На мой вопрос: «Вышел ли народ в поле?» — Ипполит Васильевич ответил, что еще не выходил.
— Почему?
— Так ведь же праздник, Семен Кузьмич, — жалобно протянул Ласточкин.
Я сказал ему: есть приказ райкома — в праздник работать. Напомнил о честном слове, которое он мне вчера дал, что колхозники все, как один, с утра выйдут на косовицу хлеба.
— Зачем же вы обманули меня?
Но председатель ничуть не обиделся на мой резкий упрек и наивно ответил:
— Я ждал, когда вы проснетесь.
— Зачем?
— Чтоб вместе идти по домам, выгонять.
Я опешил.
— Что, это всегда так делается?
— А то как же. Без уполномоченного ни за что не пойдут.
Я пожал плечами и сказал, что в таком случае давно бы надо было разбудить меня.
— Так я ж пошел будить, — воскликнул Ласточкин, — и не смог. Уж очень вы, Семен Кузьмич, хорошо спали.
По тому, с каким сладким подхалимством это было сказано, я понял, что он и не думал будить уполномоченного, и не разбудил бы его, если бы он проспал в сарае весь праздник.
Пока Ипполит Васильевич умывался, одевался, а делал он все это с нарочитой медлительностью, прошел еще час. И когда мы вышли, солнце уже поднялось высоко и по всему сулило сегодня палить и жарить нещадно. Так всегда бывает в августе, когда устанавливается погода, самая благодатная для уборки хлеба.
Мы шли выгонять людей на работу. Боже мой, выгонять, как скот! Почему именно на меня свалилась эта отвратительная работа? Почему я должен в это чудесное утро портить людям хорошее настроение?
Знаю, что они пойдут с большой неохотой, озлоблением, потому что их будет выгонять судья. От одной мысли, что я для них только судья, погоняло, а не человек, мне стало невмоготу, тяжело и обидно.

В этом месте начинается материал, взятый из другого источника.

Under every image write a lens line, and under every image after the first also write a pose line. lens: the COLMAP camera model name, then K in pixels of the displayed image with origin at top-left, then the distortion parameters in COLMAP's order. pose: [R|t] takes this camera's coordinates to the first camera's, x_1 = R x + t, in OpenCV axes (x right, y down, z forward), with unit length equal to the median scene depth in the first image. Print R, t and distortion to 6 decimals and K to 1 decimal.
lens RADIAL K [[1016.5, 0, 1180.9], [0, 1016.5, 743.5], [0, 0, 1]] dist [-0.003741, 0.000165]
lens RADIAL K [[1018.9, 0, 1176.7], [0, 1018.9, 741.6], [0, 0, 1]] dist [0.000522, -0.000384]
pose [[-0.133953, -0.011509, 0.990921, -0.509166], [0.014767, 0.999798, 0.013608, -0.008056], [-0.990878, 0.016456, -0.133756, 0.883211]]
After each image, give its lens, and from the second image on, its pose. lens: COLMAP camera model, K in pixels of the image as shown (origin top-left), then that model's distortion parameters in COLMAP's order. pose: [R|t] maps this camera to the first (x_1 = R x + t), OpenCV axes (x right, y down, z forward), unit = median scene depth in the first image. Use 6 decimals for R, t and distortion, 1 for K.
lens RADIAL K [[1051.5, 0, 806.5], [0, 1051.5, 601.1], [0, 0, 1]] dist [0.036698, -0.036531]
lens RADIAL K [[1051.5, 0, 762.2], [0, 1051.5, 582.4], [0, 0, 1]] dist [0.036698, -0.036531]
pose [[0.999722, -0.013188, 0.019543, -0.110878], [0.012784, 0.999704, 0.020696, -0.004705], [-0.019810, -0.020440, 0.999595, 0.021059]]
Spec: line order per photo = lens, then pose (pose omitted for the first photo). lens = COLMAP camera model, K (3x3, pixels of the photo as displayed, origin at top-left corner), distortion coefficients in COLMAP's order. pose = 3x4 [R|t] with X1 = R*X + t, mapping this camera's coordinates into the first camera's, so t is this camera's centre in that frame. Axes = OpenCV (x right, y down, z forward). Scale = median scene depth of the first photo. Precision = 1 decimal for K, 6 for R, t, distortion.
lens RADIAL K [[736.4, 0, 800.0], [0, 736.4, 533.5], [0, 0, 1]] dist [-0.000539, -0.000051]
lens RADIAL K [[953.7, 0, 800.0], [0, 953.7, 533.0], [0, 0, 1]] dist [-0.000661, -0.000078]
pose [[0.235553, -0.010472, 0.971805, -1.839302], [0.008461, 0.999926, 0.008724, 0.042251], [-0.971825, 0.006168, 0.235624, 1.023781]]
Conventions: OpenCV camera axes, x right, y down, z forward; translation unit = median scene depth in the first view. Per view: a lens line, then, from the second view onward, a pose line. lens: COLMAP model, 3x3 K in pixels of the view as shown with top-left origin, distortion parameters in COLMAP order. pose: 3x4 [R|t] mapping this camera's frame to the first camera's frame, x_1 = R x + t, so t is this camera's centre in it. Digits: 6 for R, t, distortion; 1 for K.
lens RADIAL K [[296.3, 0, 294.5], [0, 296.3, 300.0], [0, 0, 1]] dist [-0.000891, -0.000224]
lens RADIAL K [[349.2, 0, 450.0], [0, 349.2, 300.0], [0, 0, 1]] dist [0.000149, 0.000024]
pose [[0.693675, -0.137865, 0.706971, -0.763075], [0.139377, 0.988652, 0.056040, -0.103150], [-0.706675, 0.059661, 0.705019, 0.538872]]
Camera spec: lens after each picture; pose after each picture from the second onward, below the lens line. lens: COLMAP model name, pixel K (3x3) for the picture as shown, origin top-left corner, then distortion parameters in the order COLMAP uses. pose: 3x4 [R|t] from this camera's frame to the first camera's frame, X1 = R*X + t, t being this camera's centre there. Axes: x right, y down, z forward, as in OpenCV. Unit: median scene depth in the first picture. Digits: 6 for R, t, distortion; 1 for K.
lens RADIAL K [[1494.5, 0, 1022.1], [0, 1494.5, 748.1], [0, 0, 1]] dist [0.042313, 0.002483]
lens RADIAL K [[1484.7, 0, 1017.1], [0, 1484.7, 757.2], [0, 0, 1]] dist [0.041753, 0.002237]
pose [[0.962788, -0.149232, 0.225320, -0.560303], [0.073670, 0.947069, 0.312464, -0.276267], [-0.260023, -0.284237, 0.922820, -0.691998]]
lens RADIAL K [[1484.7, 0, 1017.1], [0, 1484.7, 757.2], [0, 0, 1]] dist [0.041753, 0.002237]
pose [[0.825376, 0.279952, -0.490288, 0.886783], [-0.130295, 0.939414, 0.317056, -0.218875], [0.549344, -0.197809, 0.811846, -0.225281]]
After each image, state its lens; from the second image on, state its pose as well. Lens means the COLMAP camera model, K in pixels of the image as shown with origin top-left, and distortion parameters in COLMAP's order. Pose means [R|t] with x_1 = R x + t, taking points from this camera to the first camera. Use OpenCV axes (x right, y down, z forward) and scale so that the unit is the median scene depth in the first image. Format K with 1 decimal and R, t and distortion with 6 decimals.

Дойдя до моста через речку, я остановился и, облокотясь на перила, долго смотрел вниз на темную, как густо заваренный чай, воду. Ипполит Васильевич, свесившись, тоже смотрел на нее и вдруг неожиданно спросил:
— А почему китайцы желтые, а индейцы красные?
Я поднял на него глаза.
— А зачем это тебе?
Ипполит Васильевич потянулся, зевнул и махнул рукой.
— А так. Спать хочется.
Я отослал его домой спать, а сам пошел в сельсовет и позвонил в Узор председателю райисполкома, сообщил, что не стал трогать колхозников и разрешил им праздновать все два дня. На это Сергей Яковлевич сказал, что я поступил и гуманно, и глупо, так как разрешения не требовалось: они и сами бы не пошли. А этим разрешением я могу нажить кучу неприятностей. Я спросил у него совета, как об этом передать секретарю райкома. Он посоветовал мне не откровенничать и сослаться на то, что никто не вышел на работу.